Di Indonesia, kita masih terjebak dalam dualisme: di satu sisi, kita mengagungkan guru sebagai “pahlawan bangsa”, di sisi lain, kita perlakukan mereka seperti beban administratif. Kita memberi mereka medali simbolik, tapi menolak memberi kepastian status dan kesejahteraan.

Solusi tidak rumit. Pertama, prioritaskan pengangkatan guru honorer lama (minimal 10–20 tahun) tanpa melalui tes, cukup dengan verifikasi rekam jejak mengajar dan rekomendasi kepala sekolah. Kedua, percepat proses pengangkatan secara massal, bukan bertahap lima tahunan, agar tidak ada guru yang pensiun tanpa kepastian. Ketiga, desain ulang mekanisme seleksi dengan bobot pengalaman, portofolio mengajar, dan penilaian kinerja langsung dari sekolah.

Keempat, berikan pelatihan intensif yang benar-benar menjangkau daerah terpencil, bukan hanya secara daring, tapi dengan pendampingan langsung. Terakhir, libatkan serikat guru dan wali murid dalam proses evaluasi kebijakan, agar tidak lagi terasa top-down dan birokratis.

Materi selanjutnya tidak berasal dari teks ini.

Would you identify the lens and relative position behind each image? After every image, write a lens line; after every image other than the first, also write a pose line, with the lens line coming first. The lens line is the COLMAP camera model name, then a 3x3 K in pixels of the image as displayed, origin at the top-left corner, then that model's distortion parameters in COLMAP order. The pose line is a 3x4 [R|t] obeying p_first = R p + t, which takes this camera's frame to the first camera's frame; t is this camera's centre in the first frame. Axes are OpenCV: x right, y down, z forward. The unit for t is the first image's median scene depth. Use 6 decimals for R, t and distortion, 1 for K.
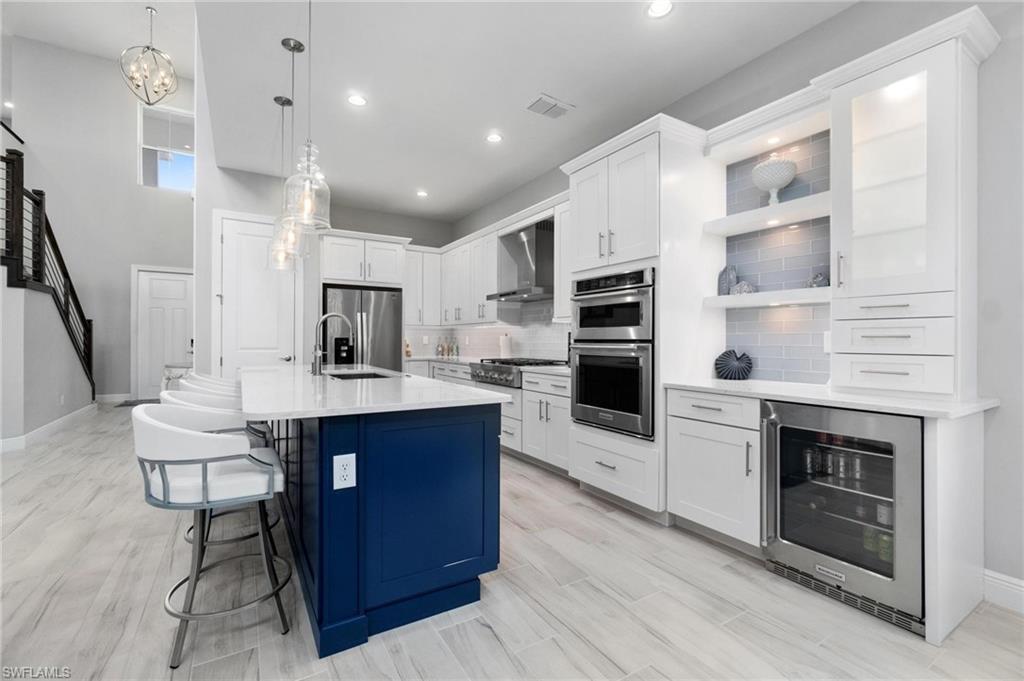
lens RADIAL K [[451.3, 0, 509.4], [0, 451.3, 341.1], [0, 0, 1]] dist [-0.002756, -0.000999]
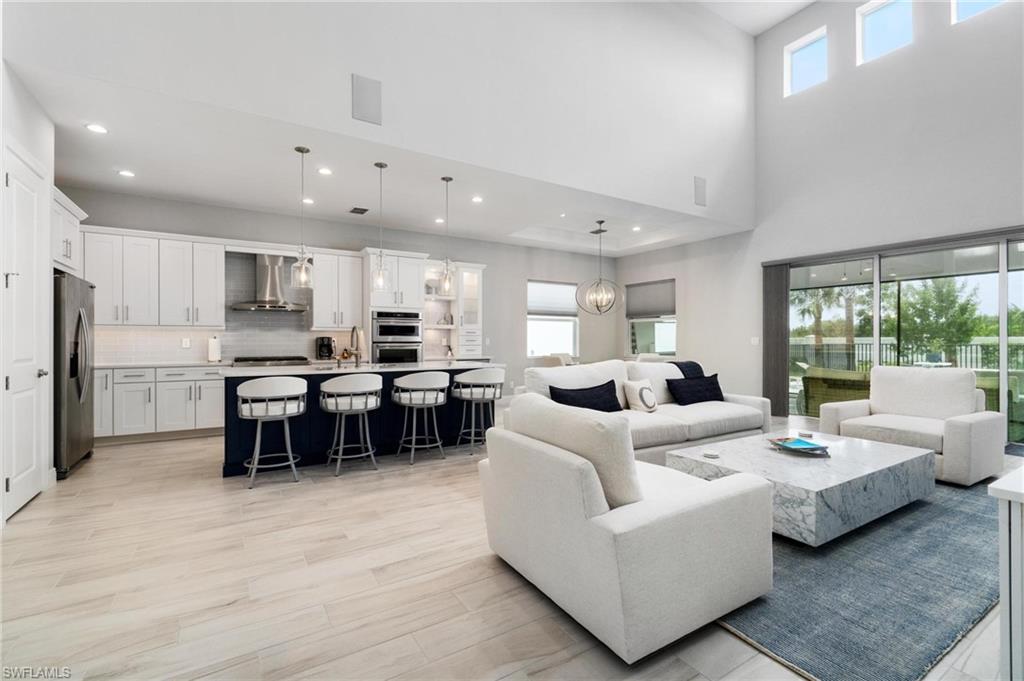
lens RADIAL K [[451.3, 0, 507.5], [0, 451.3, 339.7], [0, 0, 1]] dist [-0.002756, -0.000999]
pose [[-0.019063, -0.005894, 0.999801, -1.955875], [0.002929, 0.999978, 0.005951, -0.024319], [-0.999814, 0.003042, -0.019046, 0.519697]]
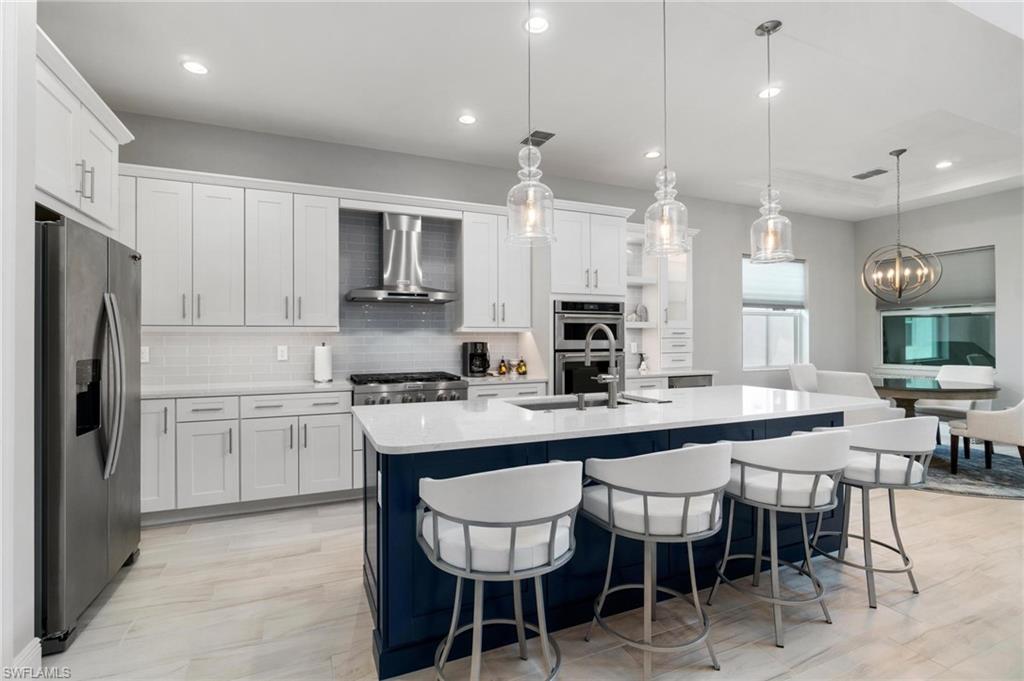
lens RADIAL K [[470.0, 0, 507.5], [0, 470.0, 337.4], [0, 0, 1]] dist [-0.009354, 0.001646]
pose [[0.128861, -0.002784, 0.991659, -1.213746], [0.007116, 0.999973, 0.001883, -0.043366], [-0.991637, 0.006814, 0.128877, 1.069395]]
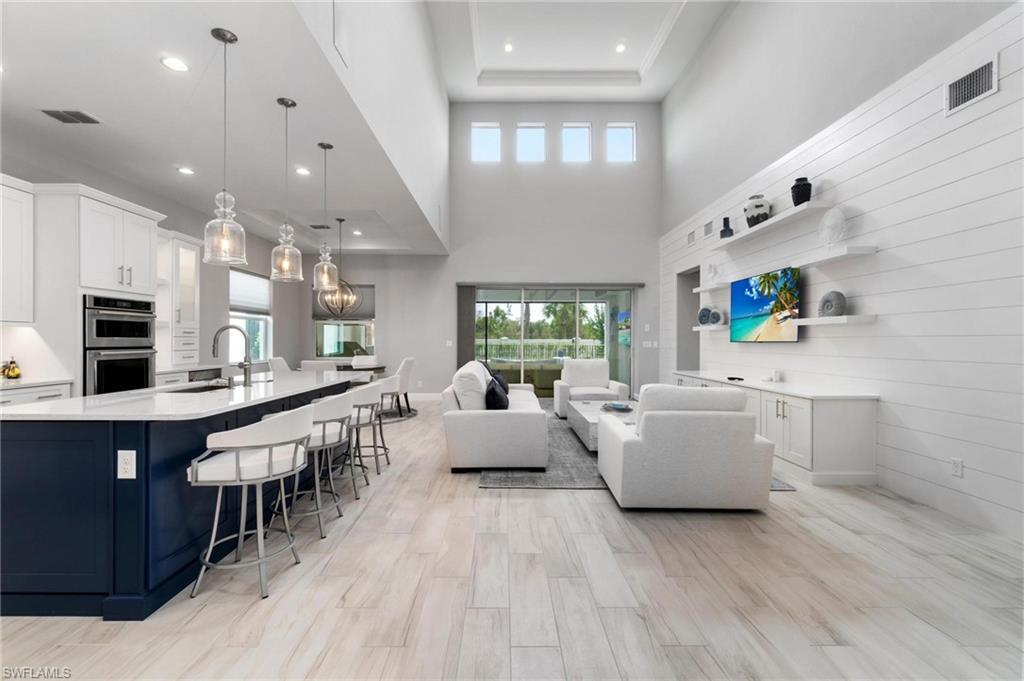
lens RADIAL K [[451.3, 0, 501.5], [0, 451.3, 344.2], [0, 0, 1]] dist [-0.002756, -0.000999]
pose [[-0.859411, -0.014191, 0.511088, -1.441668], [-0.008292, 0.999870, 0.013819, -0.039117], [-0.511217, 0.007639, -0.859417, 1.582054]]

Ketika listrik padam, kita bicara soal ketahanan infrastruktur. Saat harga sembako naik, kita bicara inflasi. Tapi ketika seorang guru yang telah mengajar generasi demi generasi ditinggalkan oleh sistem, kita diam. Padahal, tidak ada pembangunan yang lebih strategis daripada pendidikan, dan tidak ada investasi yang lebih berharga daripada guru.

Menghormati guru bukan hanya soal pidato Hari Guru. Ia adalah soal keadilan struktural. Dan jika kita terus memperlakukan mereka sebagai tenaga pelengkap, maka jangan heran jika mutu pendidikan kita terus tertinggal.

Karena di balik setiap anak yang bisa membaca, ada seorang guru yang rela tak digaji. Dan di balik setiap bangsa yang maju, ada sistem yang menghargai mereka dengan lebih dari sekadar aplaus.